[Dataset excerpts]
::::::::::

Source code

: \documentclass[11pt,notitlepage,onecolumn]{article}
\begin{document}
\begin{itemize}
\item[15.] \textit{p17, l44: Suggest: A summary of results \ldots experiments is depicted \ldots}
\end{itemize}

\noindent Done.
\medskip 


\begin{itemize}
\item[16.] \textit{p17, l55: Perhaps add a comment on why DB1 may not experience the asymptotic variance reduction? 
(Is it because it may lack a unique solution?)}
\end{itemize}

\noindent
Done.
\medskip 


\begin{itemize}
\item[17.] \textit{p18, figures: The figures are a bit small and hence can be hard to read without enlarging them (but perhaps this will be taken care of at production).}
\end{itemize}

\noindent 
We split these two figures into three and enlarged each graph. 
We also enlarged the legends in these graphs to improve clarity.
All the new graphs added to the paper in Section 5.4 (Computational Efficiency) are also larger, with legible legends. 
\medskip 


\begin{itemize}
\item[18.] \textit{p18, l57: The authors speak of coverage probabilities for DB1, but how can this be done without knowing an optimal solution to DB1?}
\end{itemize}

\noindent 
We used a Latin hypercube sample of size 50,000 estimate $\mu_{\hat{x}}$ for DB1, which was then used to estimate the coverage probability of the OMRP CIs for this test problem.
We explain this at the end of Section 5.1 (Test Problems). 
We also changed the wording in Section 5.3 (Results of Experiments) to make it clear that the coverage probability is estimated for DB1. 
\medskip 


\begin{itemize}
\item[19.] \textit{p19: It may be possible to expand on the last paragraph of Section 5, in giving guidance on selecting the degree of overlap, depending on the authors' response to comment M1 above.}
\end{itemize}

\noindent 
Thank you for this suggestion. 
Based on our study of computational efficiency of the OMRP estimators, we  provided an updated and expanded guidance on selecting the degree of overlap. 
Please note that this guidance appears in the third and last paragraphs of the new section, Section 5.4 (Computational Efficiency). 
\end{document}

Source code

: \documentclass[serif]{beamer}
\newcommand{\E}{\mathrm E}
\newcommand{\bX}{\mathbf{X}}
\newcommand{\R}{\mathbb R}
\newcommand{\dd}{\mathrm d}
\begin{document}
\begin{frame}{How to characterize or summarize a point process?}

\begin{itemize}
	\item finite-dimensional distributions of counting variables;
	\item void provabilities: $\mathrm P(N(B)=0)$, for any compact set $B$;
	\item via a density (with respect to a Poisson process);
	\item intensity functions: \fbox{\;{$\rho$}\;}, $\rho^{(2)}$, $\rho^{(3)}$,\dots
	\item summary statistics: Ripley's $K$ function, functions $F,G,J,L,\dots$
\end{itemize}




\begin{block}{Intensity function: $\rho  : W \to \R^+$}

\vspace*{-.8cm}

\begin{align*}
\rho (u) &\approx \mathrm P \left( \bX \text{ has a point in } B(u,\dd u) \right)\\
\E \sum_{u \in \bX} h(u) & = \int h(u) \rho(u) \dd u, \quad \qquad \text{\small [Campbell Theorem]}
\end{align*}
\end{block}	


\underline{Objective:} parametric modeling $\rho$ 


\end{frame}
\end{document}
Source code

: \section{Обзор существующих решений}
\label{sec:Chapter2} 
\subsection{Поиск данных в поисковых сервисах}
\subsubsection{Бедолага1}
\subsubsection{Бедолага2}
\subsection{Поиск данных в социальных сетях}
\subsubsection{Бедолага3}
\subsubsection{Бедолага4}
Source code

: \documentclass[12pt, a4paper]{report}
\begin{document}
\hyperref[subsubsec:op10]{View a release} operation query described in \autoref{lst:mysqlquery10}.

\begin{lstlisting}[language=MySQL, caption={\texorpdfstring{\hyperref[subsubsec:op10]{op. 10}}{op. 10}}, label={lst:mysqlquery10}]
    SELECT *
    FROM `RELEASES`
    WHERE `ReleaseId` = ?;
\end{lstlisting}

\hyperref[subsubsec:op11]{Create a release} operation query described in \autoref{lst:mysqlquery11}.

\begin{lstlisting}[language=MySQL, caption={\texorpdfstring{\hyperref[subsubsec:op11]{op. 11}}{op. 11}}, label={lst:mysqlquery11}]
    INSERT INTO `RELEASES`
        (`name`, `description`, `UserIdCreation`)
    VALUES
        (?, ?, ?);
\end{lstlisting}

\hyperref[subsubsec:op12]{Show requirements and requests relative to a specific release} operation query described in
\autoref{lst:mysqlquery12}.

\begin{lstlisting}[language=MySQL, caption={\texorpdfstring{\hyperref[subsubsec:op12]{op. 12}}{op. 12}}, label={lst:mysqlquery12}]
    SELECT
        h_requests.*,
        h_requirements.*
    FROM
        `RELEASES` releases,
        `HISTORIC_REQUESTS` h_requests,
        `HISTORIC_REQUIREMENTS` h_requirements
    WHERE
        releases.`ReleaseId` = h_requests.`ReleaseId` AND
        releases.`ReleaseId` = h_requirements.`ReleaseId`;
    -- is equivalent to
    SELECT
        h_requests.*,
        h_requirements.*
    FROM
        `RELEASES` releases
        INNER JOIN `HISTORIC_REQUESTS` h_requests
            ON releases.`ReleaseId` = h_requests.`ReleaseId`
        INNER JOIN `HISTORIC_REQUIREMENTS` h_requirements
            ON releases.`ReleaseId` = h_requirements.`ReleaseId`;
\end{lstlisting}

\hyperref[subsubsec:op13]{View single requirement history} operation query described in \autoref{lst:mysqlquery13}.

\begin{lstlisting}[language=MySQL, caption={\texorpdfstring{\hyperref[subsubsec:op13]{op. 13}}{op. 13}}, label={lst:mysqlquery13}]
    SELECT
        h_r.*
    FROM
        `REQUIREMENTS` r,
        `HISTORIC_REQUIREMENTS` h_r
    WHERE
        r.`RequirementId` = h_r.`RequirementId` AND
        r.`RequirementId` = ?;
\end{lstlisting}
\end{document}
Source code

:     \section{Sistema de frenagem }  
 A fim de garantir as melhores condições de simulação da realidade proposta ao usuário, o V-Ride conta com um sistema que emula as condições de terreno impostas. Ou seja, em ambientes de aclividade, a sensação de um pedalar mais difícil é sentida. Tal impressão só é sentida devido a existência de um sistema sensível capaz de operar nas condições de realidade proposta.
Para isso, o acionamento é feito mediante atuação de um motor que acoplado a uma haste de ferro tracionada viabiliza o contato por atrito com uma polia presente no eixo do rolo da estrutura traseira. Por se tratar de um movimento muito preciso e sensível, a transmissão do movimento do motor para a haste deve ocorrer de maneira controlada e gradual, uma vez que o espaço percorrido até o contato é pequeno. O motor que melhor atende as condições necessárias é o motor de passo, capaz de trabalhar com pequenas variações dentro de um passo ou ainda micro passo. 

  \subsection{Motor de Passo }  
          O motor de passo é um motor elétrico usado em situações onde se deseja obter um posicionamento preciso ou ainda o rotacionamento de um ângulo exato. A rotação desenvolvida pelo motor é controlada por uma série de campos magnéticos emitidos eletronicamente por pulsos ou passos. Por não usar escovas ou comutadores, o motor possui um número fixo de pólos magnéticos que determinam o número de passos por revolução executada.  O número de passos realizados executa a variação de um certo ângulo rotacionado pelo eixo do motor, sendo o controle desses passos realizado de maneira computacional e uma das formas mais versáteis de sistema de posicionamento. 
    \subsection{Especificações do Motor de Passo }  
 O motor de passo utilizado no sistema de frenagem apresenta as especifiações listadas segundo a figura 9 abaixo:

::::::::::

From the first line to the last, please write out the entries exactly.

» Response area:
Source code

: \documentclass[11pt,notitlepage,onecolumn]{article}
\begin{document}
\begin{itemize}
\item[15.] \textit{p17, l44: Suggest: A summary of results \ldots experiments is depicted \ldots}
\end{itemize}

\noindent Done.
\medskip 


\begin{itemize}
\item[16.] \textit{p17, l55: Perhaps add a comment on why DB1 may not experience the asymptotic variance reduction? 
(Is it because it may lack a unique solution?)}
\end{itemize}

\noindent
Done.
\medskip 


\begin{itemize}
\item[17.] \textit{p18, figures: The figures are a bit small and hence can be hard to read without enlarging them (but perhaps this will be taken care of at production).}
\end{itemize}

\noindent 
We split these two figures into three and enlarged each graph. 
We also enlarged the legends in these graphs to improve clarity.
All the new graphs added to the paper in Section 5.4 (Computational Efficiency) are also larger, with legible legends. 
\medskip 


\begin{itemize}
\item[18.] \textit{p18, l57: The authors speak of coverage probabilities for DB1, but how can this be done without knowing an optimal solution to DB1?}
\end{itemize}

\noindent 
We used a Latin hypercube sample of size 50,000 estimate $\mu_{\hat{x}}$ for DB1, which was then used to estimate the coverage probability of the OMRP CIs for this test problem.
We explain this at the end of Section 5.1 (Test Problems). 
We also changed the wording in Section 5.3 (Results of Experiments) to make it clear that the coverage probability is estimated for DB1. 
\medskip 


\begin{itemize}
\item[19.] \textit{p19: It may be possible to expand on the last paragraph of Section 5, in giving guidance on selecting the degree of overlap, depending on the authors' response to comment M1 above.}
\end{itemize}

\noindent 
Thank you for this suggestion. 
Based on our study of computational efficiency of the OMRP estimators, we  provided an updated and expanded guidance on selecting the degree of overlap. 
Please note that this guidance appears in the third and last paragraphs of the new section, Section 5.4 (Computational Efficiency). 
\end{document}

Source code

: \documentclass[serif]{beamer}
\newcommand{\E}{\mathrm E}
\newcommand{\bX}{\mathbf{X}}
\newcommand{\R}{\mathbb R}
\newcommand{\dd}{\mathrm d}
\begin{document}
\begin{frame}{How to characterize or summarize a point process?}

\begin{itemize}
	\item finite-dimensional distributions of counting variables;
	\item void provabilities: $\mathrm P(N(B)=0)$, for any compact set $B$;
	\item via a density (with respect to a Poisson process);
	\item intensity functions: \fbox{\;{$\rho$}\;}, $\rho^{(2)}$, $\rho^{(3)}$,\dots
	\item summary statistics: Ripley's $K$ function, functions $F,G,J,L,\dots$
\end{itemize}




\begin{block}{Intensity function: $\rho  : W \to \R^+$}

\vspace*{-.8cm}

\begin{align*}
\rho (u) &\approx \mathrm P \left( \bX \text{ has a point in } B(u,\dd u) \right)\\
\E \sum_{u \in \bX} h(u) & = \int h(u) \rho(u) \dd u, \quad \qquad \text{\small [Campbell Theorem]}
\end{align*}
\end{block}	


\underline{Objective:} parametric modeling $\rho$ 


\end{frame}
\end{document}
Source code

: \section{Обзор существующих решений}
\label{sec:Chapter2} 
\subsection{Поиск данных в поисковых сервисах}
\subsubsection{Бедолага1}
\subsubsection{Бедолага2}
\subsection{Поиск данных в социальных сетях}
\subsubsection{Бедолага3}
\subsubsection{Бедолага4}
Source code

: \documentclass[12pt, a4paper]{report}
\begin{document}
\hyperref[subsubsec:op10]{View a release} operation query described in \autoref{lst:mysqlquery10}.

\begin{lstlisting}[language=MySQL, caption={\texorpdfstring{\hyperref[subsubsec:op10]{op. 10}}{op. 10}}, label={lst:mysqlquery10}]
    SELECT *
    FROM `RELEASES`
    WHERE `ReleaseId` = ?;
\end{lstlisting}

\hyperref[subsubsec:op11]{Create a release} operation query described in \autoref{lst:mysqlquery11}.

\begin{lstlisting}[language=MySQL, caption={\texorpdfstring{\hyperref[subsubsec:op11]{op. 11}}{op. 11}}, label={lst:mysqlquery11}]
    INSERT INTO `RELEASES`
        (`name`, `description`, `UserIdCreation`)
    VALUES
        (?, ?, ?);
\end{lstlisting}

\hyperref[subsubsec:op12]{Show requirements and requests relative to a specific release} operation query described in
\autoref{lst:mysqlquery12}.

\begin{lstlisting}[language=MySQL, caption={\texorpdfstring{\hyperref[subsubsec:op12]{op. 12}}{op. 12}}, label={lst:mysqlquery12}]
    SELECT
        h_requests.*,
        h_requirements.*
    FROM
        `RELEASES` releases,
        `HISTORIC_REQUESTS` h_requests,
        `HISTORIC_REQUIREMENTS` h_requirements
    WHERE
        releases.`ReleaseId` = h_requests.`ReleaseId` AND
        releases.`ReleaseId` = h_requirements.`ReleaseId`;
    -- is equivalent to
    SELECT
        h_requests.*,
        h_requirements.*
    FROM
        `RELEASES` releases
        INNER JOIN `HISTORIC_REQUESTS` h_requests
            ON releases.`ReleaseId` = h_requests.`ReleaseId`
        INNER JOIN `HISTORIC_REQUIREMENTS` h_requirements
            ON releases.`ReleaseId` = h_requirements.`ReleaseId`;
\end{lstlisting}

\hyperref[subsubsec:op13]{View single requirement history} operation query described in \autoref{lst:mysqlquery13}.

\begin{lstlisting}[language=MySQL, caption={\texorpdfstring{\hyperref[subsubsec:op13]{op. 13}}{op. 13}}, label={lst:mysqlquery13}]
    SELECT
        h_r.*
    FROM
        `REQUIREMENTS` r,
        `HISTORIC_REQUIREMENTS` h_r
    WHERE
        r.`RequirementId` = h_r.`RequirementId` AND
        r.`RequirementId` = ?;
\end{lstlisting}
\end{document}
Source code

:     \section{Sistema de frenagem }  
 A fim de garantir as melhores condições de simulação da realidade proposta ao usuário, o V-Ride conta com um sistema que emula as condições de terreno impostas. Ou seja, em ambientes de aclividade, a sensação de um pedalar mais difícil é sentida. Tal impressão só é sentida devido a existência de um sistema sensível capaz de operar nas condições de realidade proposta.
Para isso, o acionamento é feito mediante atuação de um motor que acoplado a uma haste de ferro tracionada viabiliza o contato por atrito com uma polia presente no eixo do rolo da estrutura traseira. Por se tratar de um movimento muito preciso e sensível, a transmissão do movimento do motor para a haste deve ocorrer de maneira controlada e gradual, uma vez que o espaço percorrido até o contato é pequeno. O motor que melhor atende as condições necessárias é o motor de passo, capaz de trabalhar com pequenas variações dentro de um passo ou ainda micro passo. 

  \subsection{Motor de Passo }  
          O motor de passo é um motor elétrico usado em situações onde se deseja obter um posicionamento preciso ou ainda o rotacionamento de um ângulo exato. A rotação desenvolvida pelo motor é controlada por uma série de campos magnéticos emitidos eletronicamente por pulsos ou passos. Por não usar escovas ou comutadores, o motor possui um número fixo de pólos magnéticos que determinam o número de passos por revolução executada.  O número de passos realizados executa a variação de um certo ângulo rotacionado pelo eixo do motor, sendo o controle desses passos realizado de maneira computacional e uma das formas mais versáteis de sistema de posicionamento. 
    \subsection{Especificações do Motor de Passo }  
 O motor de passo utilizado no sistema de frenagem apresenta as especifiações listadas segundo a figura 9 abaixo:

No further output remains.